Reply to comment by Maximum-Ruin-9590 in [D] Is validation set necessary for non-neural network models, too? by osedao

As mentioned u need validation sets aka some kind of folds for most things in ML. Crossvalidation and tuning just to name some things. It is also smart to have folds to compare different models with each other.

osedao OP t1_j9v4ip5 wrote on February 24, 2023 at 7:53 PM

Yeah that make sense to test models with folds never seen. But I have a small dataset, I’m trying to find the best practice

Additional-Escape498 t1_j9vqmlh wrote on February 24, 2023 at 10:16 PM

For a small dataset still use cross validation, but use k-fold cross validation so you don’t divide the dataset into 3, just into 2 and then the k-fold subdivides the training set. Sklearn has a class for this already built to make this simple. Since you have a small dataset and are using fairly simple models I’d suggest setting k >= 10.

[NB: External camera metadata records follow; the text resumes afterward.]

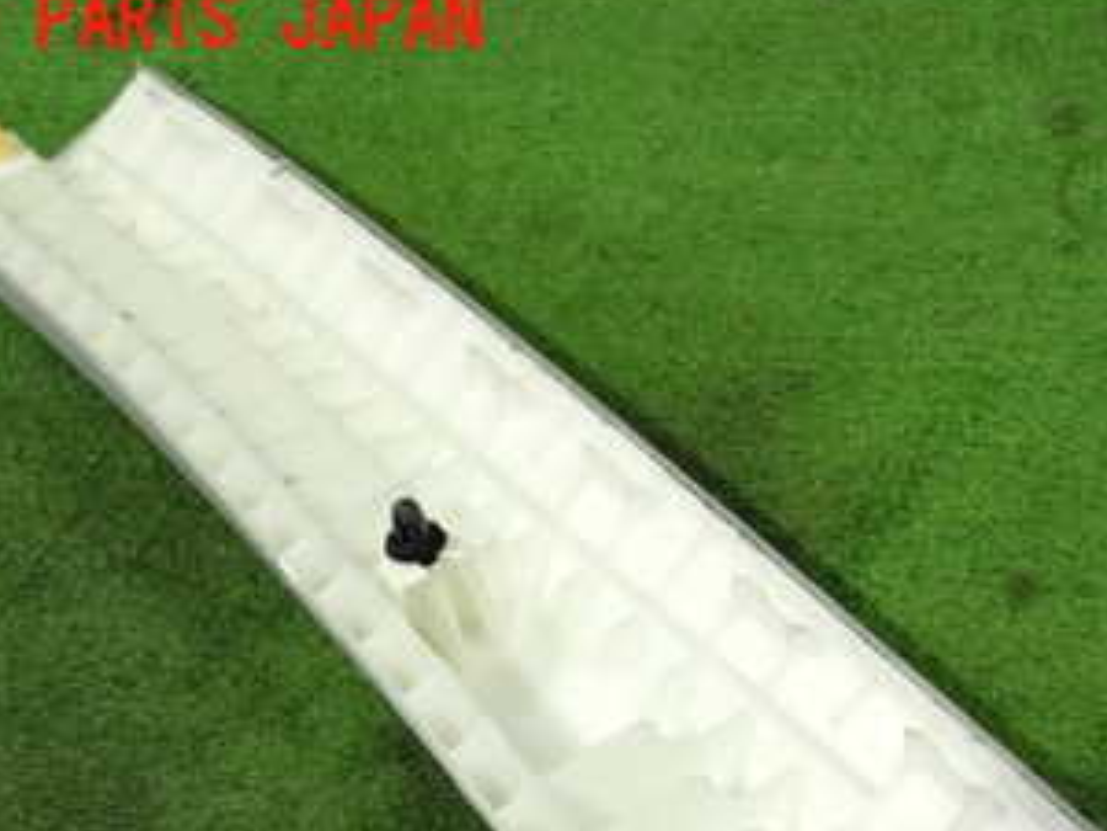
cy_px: 809
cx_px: 919
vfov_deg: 17.6
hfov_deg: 23.4
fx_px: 2622
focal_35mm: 82
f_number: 2.8
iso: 1250
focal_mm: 7.31
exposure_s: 1/125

osedao OP t1_j9wa0a1 wrote on February 25, 2023 at 12:35 AM

Thanks for the recommendations! I’ll try this

BrohammerOK t1_j9wvrl7 wrote on February 25, 2023 at 3:26 AM

You can work with 2 splits, which is a common practice. For a small dataset you can use 5 or 10 fold crossvalidation with shuffling on 75-80% of the dataset (train) for hyperparameter tunning / model selection, fit the best model on the entirety of that set, and then evaluate/test on the remaining 25%-20% that you held out. You can repeat the process multiple times with different seeds to get a better estimation of the expected performance, assuming that the input data when you do inference comes from the same distribution as your dataset.

BrohammerOK t1_j9ww6yx wrote on February 25, 2023 at 3:30 AM

If you wanna use something like early stopping, though, you'll have no choice but to use 3 splits.